EXCERPT TO READ: Begin
The contagion in the dolphin world

While friendly close contact is essential for these acquatic mammals social bonds, sharing space and air can also quickly spread disease.

Three young male dolphins simultaneously break the waters surface to breathe-first exhaling, then inhaling-before slipping back under the waves of the Chesapeake Bay in the U.S. “A perfect sync,” said Janet Mann, a dolphin researcher watching from a small skiff.

Synchronised  breathing is something dolphins often do with close pals, such as these males, or that mothers and calves do together, said Mann. It’s a way of affirming the relationships that are so important to these highly intelligent and social mammals, like a handshake or a hug among humans. “It says, ‘We’re together,” said Mann, who is based at Georgetown University.

While such close contact is essential to dolphin social bonds, sharing space and air can also quickly spread disease. Mann and other scientists are trying to understand how a highly contagious and lethal disease called cetacean morbillivirus- related to measles in humans and first detected in Virginia and Maryland waters can spread rapidly among dolphins along the Atlantic Coast, as it did from 2013 to 2015.

Thousands of deaths

During that outbreak, more than 1,600 dolphins washed ashore on beaches from New York to Florida, according to the National Oceanic and Atmospheric Administration. Altogether, an estimated 20,000 dolphins died from the virus, and the region’s population of coastal dolphins shrank by about 50%.

“It’s much like COVID – it’s respiratory” in how it spreads, said Mann. “When dolphins breathe together at the surface, they’re sharing respiratory droplets just like we do when we’re talking or coughing on each other.”

She realised that the key to understanding swift virus transmission was tracing dolphin social networks, much as how public health authorities have tracked the COVID-19 pandemic.

To understand how diseases circulate in social animals such as humans, dolphins, or chimpanzees scientists must scrutinise not only the biology of a virus, but also how vulnerable populations interact, said Jacob Negrey, a researcher who studies animal viruses at Wake Forest School of Medicine. “Contact networks represent a double-edged sword,” he said. “Your friends that you need are also the individuals most likely to get you sick.”

Dolphins are extremely playful animals and often swim close together, sometimes even touching fins. “We call it holding hands,” said Mann.

“The males stay pretty coordinated with each other. The females sync, but not as regularly. They sync mostly with their offspring,” adds Mann. That difference in behaviour may help explain why males died in greater numbers during the most recent cetacean morbillivirus outbreak – a hypothesis the researchers are examining.

Depleted populations While Atlantic bottlenose dolphins are not endangered, NOAA considers their coastal populations to be “depleted”, meaning “below optimum sustainable population”.

Outbreaks of the virus emerge here every 25 years or so. And they strike dolphins and their close marine relatives elsewhere, including some endangered whale species.

University of Hawaii researcher Kristi West called the disease – which causes skin lesions, pneumonia, brain infections and a suppressed immune system – “the most significant threat to dolphins and whales on a worldwide scale”.

While viruses naturally occur in the wild, human disruption of marine habitats has made animals more vulnerable. “The disease becomes an even more significant threat when we combine it with other stressors that dolphins and whales throughout the world are facing,” said West. AP.
EXCERPT TO READ: End
RECORDS SHOWN: Begin
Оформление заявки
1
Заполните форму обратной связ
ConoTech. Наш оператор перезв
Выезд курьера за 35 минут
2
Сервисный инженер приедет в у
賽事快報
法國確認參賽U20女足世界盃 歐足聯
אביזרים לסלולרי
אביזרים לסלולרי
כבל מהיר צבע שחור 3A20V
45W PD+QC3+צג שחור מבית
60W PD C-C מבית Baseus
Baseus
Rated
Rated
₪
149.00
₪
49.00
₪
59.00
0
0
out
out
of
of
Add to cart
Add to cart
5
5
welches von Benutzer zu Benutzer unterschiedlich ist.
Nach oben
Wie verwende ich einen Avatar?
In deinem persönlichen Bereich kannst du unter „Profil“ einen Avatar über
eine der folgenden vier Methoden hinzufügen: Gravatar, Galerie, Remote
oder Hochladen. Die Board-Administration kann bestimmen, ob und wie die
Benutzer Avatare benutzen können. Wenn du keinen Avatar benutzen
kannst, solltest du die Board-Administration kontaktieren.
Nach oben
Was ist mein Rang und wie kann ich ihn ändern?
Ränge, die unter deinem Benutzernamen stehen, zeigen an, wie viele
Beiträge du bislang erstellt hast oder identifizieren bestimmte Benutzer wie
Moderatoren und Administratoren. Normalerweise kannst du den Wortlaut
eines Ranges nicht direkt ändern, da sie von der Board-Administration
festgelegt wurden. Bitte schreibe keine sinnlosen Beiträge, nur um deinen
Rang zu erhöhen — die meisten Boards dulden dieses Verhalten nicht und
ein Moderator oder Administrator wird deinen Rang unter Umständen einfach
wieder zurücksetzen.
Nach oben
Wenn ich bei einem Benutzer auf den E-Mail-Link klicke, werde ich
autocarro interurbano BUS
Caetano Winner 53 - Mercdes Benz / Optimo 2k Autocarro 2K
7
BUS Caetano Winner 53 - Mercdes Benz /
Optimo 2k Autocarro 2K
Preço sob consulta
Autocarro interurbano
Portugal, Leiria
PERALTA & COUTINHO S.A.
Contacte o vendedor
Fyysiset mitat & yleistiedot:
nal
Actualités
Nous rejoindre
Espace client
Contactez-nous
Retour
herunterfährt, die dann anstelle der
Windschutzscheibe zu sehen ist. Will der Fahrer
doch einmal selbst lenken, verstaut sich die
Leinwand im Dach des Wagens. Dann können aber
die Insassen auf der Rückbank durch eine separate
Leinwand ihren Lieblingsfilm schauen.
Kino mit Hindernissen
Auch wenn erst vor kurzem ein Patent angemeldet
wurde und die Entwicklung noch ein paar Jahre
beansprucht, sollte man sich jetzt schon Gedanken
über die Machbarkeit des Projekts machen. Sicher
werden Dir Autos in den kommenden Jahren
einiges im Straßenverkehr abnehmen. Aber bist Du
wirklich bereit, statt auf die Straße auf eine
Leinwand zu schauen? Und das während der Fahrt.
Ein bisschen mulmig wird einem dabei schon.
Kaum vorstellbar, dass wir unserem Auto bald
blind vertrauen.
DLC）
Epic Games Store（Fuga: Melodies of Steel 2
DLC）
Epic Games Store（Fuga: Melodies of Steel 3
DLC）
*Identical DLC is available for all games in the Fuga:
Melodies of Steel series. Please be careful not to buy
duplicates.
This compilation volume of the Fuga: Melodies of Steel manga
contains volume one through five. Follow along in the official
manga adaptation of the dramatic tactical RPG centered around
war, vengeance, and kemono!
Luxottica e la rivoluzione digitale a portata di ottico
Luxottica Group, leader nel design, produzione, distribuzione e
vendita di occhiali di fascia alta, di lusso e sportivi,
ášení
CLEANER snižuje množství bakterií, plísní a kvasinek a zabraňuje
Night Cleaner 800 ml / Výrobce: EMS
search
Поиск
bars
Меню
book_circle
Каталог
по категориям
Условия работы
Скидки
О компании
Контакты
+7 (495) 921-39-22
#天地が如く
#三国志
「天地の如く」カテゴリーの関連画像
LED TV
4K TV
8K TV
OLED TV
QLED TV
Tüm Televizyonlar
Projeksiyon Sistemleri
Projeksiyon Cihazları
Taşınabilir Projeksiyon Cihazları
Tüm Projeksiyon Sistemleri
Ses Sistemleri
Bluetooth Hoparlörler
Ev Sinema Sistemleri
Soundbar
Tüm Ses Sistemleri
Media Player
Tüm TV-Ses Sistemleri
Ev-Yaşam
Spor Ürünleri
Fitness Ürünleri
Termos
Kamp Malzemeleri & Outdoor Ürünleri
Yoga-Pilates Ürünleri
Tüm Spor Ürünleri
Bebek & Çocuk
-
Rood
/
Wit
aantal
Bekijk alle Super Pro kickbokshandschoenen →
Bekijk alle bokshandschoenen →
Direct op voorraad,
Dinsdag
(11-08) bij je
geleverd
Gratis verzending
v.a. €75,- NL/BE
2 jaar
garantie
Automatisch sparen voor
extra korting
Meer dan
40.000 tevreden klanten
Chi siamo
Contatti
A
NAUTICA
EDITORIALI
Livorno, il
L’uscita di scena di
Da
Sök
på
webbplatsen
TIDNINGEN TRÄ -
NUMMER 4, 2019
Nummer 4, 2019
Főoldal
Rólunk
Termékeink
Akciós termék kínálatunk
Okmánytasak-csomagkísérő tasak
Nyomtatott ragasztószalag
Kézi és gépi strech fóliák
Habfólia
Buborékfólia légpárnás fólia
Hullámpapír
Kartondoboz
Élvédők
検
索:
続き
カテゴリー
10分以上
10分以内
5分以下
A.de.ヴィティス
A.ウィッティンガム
RECORDS SHOWN: End
**WORK ORDER**
In the article on disease spread among dolphins, how many dolphins washed ashore during the 2013–2015 outbreak, and along what stretch of coast?

**COMPLETED TASK**
More than 1,600 dolphins washed ashore on beaches from New York to Florida.